CHICAGO -- The City Council's most powerful alderman suggested Friday that Chicago privatize the collection of city ambulance fees to raise a dismal 37.5 percent collection rate that has created a $50 million-a-year debt.

Finance Committee Chairman Edward M. Burke (14th) described the ambulance fee debt as "low-hanging fruit" that would go a long way toward maintaining Chicago Fire Department operations at a time when Mayor Rahm Emanuel has demanded a 20 percent cut.

"If private ambulance operators in Illinois can collect their fees, the Fire Department needs to investigate whether or not privatizing that function would be helpful. I'm not talking about a collection agency. That's after-the-fact a year down the line. I'm talking about current collections," Burke said.

"Almost every one of those victims has insurance, so it's just a question of properly identifying the insurance carrier and properly billing and collecting from the insurance company. It's not like harassing the person who might have been stricken with a heart attack or stroke or some victim of an auto accident out on the street."

Chicago began charging for ambulance service in the 1980s and has struggled to collect those fees ever since.

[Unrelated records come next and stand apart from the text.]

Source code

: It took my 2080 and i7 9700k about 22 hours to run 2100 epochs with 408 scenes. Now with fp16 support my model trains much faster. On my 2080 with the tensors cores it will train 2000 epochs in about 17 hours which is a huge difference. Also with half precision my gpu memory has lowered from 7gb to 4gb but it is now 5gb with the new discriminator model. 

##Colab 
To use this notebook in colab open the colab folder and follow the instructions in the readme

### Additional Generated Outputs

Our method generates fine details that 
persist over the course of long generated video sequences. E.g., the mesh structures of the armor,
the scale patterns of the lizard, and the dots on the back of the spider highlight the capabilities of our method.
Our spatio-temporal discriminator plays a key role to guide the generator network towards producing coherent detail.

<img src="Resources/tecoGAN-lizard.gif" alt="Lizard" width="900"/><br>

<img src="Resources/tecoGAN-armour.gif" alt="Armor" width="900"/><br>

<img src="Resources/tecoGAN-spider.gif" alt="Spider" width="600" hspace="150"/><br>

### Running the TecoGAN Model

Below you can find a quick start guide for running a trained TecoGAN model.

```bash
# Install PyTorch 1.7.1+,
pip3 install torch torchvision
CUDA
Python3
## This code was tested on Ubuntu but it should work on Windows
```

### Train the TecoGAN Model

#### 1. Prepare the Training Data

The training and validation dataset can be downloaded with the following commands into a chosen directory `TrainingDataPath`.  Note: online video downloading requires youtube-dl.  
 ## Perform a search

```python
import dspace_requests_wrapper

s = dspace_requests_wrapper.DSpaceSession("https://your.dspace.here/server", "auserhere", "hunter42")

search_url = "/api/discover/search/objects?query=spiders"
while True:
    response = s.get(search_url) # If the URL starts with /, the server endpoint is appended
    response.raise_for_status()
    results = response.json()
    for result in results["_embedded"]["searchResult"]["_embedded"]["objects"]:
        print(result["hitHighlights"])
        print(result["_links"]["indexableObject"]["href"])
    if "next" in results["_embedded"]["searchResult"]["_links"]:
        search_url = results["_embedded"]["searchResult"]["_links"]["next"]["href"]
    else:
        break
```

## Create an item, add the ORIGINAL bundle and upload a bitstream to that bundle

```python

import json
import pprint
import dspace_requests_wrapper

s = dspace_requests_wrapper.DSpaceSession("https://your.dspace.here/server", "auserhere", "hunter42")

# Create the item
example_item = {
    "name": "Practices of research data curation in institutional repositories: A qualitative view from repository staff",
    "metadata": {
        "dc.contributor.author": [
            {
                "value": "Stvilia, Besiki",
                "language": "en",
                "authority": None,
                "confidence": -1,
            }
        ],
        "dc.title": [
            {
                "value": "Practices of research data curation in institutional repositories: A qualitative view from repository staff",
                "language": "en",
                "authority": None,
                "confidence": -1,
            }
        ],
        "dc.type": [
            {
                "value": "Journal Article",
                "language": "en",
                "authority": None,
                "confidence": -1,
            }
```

In 2009, then-Mayor Richard M. Daley nearly doubled ambulance fees - from $325 and $8 a mile to $600 and $13 a mile for basic life support and from $400 and $8 a mile to $700 and $13 a mile for advanced life support. Nonresidents were asked to pay $100 on top of that.

But weeks before the increases took effect, Chicago tax­payers were forced to give back $6.9 million in fees already collected for ambulance transport. Those fees had been collected from Medicare during the five-year period ending in September 2005.

Fifty paramedics were disciplined for making billing mistakes. All paramedics and emergency medical technicians were retrained.

Overdue ambulance fees are collected by the DeZonia Group under a five-year, $20 million contract that's due to expire next year.

The company promised to dramatically improve collections and reduce the number of transports for which insurance coverage was not identified for a flat rate of 7 percent of actual collections.